As for the actual numbers, these represent the various possible parser states, which are assigned at initialization time, and might vary with each syntax (depending on what elements are actually defined). The correspondence between parser states and integer values can be retrived via the --verbose
option.
Let's try it with the example file used with HighlightGUI in our screenshots. From the command line we'll invoke highlight --verbose StatesIDs-plugin-Example.py
and try to pinpoint in the output which states correspond to "11
", "9
" and "1
" (actual output cut-down here, for space reasons):
> highlight --verbose StatesIDs-plugin-Example.py
Loading language definition:
C:\Program Files\Highlight\langDefs\python.lang
Description: Python
LUA GLOBALS:
...
HL_INTERPOLATION: number [ 10 ]
HL_INTERPOLATION_END: number [ 19 ]
HL_KEYWORD: number [ 11 ] <-- (11) = Keywords
HL_KEYWORD_END: number [ 20 ]
...
HL_NUMBER: number [ 2 ]
HL_OPERATOR: number [ 9 ] <-- (9) = Operators
HL_OPERATOR_END: number [ 18 ]
...
HL_STANDARD: number [ 0 ]
HL_STRING: number [ 1 ] <-- (1) = Strings
HL_STRING_END: number [ 12 ]
HL_UNKNOWN: number [ 100 ]
...
I've added arrows on the right side, pointing to the values we were seeking for. Now we know what these numbers mean in term of the parser states:
-
1
representsStrings
-
9
representsOperators
-
11
representsKeywords
Let's analyse the plugin output:
We can now get a clear picture of how HL parser is tokenizing the "print("Hello!")
" line, step by step:
token | state ID | parser state |
---|---|---|
"print " |
(11) | Keyword token |
"( " |
(9) | Operator token |
"" " |
(1) | String token |
"Hello " |
(1) (1) | String token |
"! " |
(1) (1) | String token |
"" " |
(1) | String token |
") " |
(9) | Operator token |
You'll' also notice that syntaxUpdate()
is being called twice for tokens inside the string (ie, for "Hello
" and "!
"). This means that for the current syntax definition the parser needs to undergo two state updates for evaluating those tokens — basically, one update to establish they are not sub-elements (eg: an escape sequence), and another to establish that the string state needs to carry on.

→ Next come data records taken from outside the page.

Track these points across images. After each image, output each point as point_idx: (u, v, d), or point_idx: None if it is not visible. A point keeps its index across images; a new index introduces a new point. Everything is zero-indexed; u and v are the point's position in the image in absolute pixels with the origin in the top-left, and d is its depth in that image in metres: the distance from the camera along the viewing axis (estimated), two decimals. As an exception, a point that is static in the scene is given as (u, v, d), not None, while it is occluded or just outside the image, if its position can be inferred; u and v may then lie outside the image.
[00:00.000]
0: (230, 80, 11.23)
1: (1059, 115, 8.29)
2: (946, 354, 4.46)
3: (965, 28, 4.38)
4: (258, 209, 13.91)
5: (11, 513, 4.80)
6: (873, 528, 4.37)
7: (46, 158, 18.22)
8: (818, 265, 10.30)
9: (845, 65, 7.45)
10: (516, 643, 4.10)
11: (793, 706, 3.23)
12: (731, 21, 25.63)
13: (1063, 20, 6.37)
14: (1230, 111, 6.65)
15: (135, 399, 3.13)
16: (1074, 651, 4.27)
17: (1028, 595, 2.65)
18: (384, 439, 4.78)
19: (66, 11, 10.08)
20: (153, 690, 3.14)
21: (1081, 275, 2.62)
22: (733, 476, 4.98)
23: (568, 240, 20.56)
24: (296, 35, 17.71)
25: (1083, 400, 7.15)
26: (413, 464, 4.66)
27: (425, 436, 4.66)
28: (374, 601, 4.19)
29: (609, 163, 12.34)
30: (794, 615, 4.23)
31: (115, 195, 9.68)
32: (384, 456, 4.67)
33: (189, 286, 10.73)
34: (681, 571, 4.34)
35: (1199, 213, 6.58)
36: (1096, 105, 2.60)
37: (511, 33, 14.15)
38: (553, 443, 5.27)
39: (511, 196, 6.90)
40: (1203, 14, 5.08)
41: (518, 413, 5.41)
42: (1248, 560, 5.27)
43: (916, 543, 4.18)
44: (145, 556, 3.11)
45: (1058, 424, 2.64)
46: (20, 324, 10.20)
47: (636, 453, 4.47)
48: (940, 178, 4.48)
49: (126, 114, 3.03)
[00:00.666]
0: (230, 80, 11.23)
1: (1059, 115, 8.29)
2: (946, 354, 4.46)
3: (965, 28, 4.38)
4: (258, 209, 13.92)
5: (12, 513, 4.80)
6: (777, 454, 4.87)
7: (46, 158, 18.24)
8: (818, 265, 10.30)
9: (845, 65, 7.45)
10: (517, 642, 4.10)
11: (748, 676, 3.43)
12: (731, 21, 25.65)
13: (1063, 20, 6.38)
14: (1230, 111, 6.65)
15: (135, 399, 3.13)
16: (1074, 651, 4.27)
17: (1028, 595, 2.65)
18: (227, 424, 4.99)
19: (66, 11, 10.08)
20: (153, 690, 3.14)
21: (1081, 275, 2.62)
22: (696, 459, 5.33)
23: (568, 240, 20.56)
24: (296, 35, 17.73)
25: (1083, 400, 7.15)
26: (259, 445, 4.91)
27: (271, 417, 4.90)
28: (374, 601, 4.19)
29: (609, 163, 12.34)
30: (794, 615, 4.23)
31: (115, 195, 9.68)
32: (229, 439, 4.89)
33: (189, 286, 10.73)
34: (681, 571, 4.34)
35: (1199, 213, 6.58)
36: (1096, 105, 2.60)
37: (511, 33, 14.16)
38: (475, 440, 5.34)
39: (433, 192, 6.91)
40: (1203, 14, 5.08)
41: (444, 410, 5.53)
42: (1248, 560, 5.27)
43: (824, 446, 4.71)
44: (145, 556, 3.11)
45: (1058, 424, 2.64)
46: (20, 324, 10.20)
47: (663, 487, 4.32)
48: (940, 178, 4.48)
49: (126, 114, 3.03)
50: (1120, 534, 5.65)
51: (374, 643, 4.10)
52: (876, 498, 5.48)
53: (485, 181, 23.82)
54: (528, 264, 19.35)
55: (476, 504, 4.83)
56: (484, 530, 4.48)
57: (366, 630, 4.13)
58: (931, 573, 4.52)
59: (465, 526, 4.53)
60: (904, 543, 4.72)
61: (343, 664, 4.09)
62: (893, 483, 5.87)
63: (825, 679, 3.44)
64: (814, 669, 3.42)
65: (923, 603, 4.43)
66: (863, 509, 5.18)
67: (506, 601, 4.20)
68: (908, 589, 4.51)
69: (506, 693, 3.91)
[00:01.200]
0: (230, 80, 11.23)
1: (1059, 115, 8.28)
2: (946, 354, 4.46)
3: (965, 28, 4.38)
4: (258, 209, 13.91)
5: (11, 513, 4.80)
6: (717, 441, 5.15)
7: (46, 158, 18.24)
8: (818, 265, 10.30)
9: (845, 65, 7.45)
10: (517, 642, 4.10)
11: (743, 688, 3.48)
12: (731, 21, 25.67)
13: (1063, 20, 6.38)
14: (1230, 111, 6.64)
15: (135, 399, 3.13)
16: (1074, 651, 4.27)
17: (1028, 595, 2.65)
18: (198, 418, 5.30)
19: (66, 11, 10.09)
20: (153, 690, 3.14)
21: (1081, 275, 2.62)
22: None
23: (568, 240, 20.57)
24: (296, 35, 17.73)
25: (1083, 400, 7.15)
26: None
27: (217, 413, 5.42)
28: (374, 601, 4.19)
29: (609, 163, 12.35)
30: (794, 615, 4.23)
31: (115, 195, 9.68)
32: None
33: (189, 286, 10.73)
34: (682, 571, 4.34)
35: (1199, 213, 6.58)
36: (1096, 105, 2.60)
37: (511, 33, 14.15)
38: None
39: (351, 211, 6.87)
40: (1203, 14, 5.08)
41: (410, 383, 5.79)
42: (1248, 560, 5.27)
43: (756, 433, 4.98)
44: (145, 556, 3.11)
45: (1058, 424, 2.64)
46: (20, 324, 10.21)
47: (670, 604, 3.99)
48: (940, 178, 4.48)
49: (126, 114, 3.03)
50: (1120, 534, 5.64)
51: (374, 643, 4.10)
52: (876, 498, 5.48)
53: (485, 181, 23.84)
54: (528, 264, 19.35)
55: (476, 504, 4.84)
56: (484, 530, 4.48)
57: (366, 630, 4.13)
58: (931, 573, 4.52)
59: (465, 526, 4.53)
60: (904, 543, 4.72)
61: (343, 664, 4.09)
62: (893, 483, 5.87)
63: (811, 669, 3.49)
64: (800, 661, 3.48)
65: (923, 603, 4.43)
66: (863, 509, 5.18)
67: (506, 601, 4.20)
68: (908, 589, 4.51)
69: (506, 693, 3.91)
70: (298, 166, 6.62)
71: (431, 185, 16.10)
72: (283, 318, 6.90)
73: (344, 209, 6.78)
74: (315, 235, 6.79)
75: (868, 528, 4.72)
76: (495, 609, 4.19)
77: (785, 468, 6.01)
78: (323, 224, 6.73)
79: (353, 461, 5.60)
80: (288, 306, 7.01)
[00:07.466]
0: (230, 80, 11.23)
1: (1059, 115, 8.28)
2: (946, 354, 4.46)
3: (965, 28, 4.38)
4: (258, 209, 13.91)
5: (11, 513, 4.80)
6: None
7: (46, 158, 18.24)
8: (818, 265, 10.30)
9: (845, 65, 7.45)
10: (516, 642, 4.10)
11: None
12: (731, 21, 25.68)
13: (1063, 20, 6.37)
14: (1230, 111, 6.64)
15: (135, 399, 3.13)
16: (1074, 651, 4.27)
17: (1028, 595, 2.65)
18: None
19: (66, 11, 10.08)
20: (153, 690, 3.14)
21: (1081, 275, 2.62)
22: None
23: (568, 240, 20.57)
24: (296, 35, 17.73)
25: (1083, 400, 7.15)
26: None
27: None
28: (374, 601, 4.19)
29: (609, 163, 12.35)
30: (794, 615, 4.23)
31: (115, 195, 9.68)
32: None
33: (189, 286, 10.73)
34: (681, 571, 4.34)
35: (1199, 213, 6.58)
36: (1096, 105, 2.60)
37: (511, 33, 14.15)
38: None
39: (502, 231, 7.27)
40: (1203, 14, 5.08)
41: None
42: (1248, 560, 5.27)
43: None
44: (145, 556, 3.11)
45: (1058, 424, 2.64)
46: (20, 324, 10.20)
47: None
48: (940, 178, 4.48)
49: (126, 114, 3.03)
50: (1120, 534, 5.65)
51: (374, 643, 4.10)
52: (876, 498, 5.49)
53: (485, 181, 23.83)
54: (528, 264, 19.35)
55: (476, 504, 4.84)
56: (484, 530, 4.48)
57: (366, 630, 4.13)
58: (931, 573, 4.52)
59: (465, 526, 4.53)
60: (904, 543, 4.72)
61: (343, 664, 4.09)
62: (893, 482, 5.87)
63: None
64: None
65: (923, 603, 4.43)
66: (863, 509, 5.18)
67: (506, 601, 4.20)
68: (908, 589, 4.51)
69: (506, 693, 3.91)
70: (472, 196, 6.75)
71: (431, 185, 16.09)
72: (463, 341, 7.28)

In complex language definitions, the parser might go through multiple updates to evaluate each token, depending on the token's context and the definitions provided by the syntax, but especially if there are custom rules hooked into OnStateChange()
that force it to return with custom values (eg: HL_REJECT
, HL_STANDARD
, etc.).
Playing around with the state-IDs plugin and following the parser's syntax updates and state changes with various input examples and languages — while studying their syntax definition code — is a great way to gain insights on Highlight's internals and how custom code in the hook functions can alter the parser's behaviour.